_Task objective_. How many lines of these entries hold the string "those"? Answer with the number alone.

_Extracted data_.
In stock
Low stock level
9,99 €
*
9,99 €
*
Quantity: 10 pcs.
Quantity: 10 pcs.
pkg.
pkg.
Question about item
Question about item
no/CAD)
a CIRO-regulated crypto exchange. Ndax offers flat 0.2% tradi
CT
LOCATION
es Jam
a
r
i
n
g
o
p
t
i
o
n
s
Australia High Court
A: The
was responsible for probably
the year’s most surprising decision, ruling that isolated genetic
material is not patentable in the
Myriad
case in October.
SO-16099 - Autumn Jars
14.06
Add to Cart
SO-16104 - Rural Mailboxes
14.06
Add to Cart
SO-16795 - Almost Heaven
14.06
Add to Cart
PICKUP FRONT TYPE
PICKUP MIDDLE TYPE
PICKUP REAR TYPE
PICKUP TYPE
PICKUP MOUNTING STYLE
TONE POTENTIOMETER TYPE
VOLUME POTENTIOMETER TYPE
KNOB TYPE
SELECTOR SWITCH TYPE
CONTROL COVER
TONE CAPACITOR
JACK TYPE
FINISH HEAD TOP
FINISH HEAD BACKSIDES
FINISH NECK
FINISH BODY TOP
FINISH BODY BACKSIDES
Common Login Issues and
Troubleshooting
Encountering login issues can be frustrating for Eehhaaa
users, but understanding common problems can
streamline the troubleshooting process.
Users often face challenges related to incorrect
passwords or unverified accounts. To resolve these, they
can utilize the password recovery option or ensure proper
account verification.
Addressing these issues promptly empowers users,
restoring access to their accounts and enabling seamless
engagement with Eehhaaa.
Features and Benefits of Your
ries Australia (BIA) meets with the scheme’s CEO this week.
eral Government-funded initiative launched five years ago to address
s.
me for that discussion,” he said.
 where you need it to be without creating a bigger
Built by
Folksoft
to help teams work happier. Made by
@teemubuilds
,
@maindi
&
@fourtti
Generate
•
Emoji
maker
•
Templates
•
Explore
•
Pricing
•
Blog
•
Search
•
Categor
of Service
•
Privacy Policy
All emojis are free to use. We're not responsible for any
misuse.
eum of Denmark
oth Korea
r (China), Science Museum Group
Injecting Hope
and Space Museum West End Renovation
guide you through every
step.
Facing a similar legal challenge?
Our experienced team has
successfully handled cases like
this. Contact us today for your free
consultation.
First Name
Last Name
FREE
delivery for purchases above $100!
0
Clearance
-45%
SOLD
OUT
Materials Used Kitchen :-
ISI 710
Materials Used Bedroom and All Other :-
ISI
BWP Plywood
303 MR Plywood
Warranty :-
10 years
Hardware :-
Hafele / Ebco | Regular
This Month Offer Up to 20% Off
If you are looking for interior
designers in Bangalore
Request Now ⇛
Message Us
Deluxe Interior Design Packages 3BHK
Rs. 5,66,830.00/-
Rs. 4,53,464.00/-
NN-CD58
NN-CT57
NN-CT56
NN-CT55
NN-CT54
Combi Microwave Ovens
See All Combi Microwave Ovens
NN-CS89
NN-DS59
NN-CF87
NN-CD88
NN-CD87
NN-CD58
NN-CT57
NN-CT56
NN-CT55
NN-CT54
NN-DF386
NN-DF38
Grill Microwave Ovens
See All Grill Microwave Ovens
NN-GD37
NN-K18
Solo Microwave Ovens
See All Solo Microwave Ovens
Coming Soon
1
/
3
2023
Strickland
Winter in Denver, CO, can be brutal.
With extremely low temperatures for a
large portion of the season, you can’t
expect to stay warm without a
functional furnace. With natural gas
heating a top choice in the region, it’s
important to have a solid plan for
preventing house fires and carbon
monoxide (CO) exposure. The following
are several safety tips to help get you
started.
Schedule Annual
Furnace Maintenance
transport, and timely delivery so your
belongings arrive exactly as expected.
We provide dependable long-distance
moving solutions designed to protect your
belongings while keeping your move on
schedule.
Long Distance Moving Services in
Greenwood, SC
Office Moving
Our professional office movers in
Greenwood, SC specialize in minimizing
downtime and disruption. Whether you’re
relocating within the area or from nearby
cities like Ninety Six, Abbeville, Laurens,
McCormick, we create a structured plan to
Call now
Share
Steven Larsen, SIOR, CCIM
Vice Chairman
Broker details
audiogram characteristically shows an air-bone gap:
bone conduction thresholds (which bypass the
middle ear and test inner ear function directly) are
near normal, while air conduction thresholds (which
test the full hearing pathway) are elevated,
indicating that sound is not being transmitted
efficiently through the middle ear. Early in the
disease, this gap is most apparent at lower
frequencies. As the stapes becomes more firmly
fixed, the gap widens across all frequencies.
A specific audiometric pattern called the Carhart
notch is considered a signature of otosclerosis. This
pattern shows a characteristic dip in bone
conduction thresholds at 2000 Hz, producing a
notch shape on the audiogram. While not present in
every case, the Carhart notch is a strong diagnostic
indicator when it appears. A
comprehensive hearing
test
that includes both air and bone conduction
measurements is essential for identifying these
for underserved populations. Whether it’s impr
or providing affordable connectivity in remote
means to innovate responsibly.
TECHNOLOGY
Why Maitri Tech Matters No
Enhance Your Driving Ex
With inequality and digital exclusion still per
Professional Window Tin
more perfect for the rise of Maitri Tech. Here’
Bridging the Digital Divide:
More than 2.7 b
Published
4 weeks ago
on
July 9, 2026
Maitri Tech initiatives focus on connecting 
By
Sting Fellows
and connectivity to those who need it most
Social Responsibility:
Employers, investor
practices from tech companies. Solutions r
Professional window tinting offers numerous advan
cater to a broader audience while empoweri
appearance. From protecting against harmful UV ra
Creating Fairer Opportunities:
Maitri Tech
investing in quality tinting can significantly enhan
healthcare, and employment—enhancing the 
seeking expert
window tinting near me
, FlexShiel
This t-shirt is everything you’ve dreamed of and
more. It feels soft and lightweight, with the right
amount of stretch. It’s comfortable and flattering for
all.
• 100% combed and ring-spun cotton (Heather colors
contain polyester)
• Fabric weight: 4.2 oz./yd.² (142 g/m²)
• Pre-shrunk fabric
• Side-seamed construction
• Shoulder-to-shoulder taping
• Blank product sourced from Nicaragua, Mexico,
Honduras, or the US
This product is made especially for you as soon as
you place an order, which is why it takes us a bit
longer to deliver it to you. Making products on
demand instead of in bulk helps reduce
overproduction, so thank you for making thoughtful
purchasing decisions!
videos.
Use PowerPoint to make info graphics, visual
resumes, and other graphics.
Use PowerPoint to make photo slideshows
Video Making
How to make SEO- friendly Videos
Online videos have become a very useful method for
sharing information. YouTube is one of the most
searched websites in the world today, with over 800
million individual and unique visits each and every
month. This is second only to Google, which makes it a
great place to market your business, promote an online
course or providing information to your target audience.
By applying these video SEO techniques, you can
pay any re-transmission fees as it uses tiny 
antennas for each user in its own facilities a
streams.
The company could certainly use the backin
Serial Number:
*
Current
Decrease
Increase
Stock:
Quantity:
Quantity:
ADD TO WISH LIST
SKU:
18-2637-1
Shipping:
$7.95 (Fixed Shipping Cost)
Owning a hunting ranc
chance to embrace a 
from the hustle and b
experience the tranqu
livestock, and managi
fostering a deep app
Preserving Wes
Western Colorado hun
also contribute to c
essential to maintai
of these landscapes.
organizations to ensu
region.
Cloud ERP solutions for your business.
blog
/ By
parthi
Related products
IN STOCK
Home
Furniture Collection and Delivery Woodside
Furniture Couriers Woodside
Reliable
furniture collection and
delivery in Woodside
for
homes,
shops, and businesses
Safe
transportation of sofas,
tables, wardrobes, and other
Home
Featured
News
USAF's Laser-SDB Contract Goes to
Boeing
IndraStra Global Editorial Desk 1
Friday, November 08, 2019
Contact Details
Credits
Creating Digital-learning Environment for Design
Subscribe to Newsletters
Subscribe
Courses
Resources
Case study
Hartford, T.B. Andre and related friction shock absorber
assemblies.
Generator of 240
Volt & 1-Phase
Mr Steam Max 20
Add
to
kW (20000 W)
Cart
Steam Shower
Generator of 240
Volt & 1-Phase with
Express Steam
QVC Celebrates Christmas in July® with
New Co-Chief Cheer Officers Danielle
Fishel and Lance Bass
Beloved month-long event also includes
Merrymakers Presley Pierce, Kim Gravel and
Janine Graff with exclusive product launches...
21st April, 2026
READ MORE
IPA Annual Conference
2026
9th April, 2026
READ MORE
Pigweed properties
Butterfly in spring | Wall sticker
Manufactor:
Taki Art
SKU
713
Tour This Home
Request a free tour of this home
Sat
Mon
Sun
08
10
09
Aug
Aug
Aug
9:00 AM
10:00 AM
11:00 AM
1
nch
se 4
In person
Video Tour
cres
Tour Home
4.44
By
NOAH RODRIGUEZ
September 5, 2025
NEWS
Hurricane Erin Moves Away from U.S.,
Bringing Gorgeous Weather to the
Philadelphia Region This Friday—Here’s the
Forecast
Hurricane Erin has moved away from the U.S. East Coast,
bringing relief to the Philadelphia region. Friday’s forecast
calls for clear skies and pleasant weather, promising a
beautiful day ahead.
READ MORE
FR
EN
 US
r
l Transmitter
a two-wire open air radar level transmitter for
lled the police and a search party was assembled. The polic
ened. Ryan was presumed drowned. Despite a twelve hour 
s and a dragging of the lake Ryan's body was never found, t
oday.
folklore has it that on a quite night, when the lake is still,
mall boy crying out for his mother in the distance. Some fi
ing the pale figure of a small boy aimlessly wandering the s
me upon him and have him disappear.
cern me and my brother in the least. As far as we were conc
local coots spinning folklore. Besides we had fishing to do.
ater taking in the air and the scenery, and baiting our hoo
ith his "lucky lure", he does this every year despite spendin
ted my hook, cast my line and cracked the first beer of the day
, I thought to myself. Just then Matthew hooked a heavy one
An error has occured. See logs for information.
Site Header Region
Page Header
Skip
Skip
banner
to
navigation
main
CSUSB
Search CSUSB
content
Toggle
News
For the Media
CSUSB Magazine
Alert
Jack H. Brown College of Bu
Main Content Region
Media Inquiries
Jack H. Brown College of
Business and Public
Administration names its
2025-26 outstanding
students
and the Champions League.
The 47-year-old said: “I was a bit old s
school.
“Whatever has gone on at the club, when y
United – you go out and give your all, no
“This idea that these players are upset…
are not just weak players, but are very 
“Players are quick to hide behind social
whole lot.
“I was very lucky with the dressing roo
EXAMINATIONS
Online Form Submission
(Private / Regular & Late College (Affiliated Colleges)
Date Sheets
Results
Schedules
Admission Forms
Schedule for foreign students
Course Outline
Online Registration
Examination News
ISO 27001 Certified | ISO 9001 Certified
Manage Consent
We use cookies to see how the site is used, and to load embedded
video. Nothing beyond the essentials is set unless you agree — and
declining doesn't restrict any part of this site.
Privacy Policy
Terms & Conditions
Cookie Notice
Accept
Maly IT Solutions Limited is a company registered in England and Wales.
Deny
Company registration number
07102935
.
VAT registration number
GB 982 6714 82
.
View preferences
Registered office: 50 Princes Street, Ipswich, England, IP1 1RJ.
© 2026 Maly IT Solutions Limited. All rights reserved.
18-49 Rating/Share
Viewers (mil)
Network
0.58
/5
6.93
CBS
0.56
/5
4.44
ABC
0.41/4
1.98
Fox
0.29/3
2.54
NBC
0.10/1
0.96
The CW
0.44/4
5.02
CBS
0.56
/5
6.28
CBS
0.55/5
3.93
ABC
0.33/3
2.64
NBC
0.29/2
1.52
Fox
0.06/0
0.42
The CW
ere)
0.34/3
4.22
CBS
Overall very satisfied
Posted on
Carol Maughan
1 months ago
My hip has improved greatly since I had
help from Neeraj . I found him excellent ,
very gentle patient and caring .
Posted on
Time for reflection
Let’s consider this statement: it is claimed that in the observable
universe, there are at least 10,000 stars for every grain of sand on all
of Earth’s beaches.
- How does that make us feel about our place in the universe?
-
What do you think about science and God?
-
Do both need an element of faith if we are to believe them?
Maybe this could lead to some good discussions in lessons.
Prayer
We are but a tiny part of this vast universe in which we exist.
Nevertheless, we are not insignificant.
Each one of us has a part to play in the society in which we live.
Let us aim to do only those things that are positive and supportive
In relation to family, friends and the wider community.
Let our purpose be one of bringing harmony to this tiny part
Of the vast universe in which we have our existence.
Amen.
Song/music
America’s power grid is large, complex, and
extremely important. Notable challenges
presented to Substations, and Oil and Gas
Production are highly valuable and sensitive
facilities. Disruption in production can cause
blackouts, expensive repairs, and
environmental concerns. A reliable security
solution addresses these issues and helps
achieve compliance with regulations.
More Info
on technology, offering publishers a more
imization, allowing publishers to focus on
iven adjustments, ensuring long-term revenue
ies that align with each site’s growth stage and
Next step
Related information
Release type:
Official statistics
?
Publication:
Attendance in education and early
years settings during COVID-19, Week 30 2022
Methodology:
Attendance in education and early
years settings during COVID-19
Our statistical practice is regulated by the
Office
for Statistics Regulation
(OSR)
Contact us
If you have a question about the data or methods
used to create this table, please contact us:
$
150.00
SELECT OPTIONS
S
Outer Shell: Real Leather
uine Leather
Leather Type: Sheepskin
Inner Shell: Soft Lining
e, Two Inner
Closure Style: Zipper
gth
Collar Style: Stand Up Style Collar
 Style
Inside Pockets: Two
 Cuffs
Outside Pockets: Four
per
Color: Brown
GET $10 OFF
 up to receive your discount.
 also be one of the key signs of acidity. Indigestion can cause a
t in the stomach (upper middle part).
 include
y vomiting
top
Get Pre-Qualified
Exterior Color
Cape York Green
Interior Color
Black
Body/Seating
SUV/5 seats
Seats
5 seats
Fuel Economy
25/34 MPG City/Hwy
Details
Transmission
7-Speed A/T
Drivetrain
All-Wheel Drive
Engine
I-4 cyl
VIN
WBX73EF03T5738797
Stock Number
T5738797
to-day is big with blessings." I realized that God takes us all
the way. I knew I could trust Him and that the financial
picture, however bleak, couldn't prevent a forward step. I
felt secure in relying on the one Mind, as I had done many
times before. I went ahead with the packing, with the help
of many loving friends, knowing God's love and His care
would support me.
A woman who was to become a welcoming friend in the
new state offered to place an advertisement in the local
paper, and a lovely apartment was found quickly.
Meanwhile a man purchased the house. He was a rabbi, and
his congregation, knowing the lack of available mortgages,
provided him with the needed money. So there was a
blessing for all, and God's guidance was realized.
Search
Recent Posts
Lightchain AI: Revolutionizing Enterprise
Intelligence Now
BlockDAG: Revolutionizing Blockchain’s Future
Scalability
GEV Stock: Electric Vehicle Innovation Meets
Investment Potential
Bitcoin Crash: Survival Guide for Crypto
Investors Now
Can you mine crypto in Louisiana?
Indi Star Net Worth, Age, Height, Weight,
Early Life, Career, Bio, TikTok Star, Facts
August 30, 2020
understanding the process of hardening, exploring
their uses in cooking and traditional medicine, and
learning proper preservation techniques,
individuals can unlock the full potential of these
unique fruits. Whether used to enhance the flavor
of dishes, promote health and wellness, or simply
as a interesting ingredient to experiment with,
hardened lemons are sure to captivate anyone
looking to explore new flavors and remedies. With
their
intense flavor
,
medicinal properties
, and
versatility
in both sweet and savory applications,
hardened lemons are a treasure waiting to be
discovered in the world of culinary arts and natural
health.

_Task solution_. 2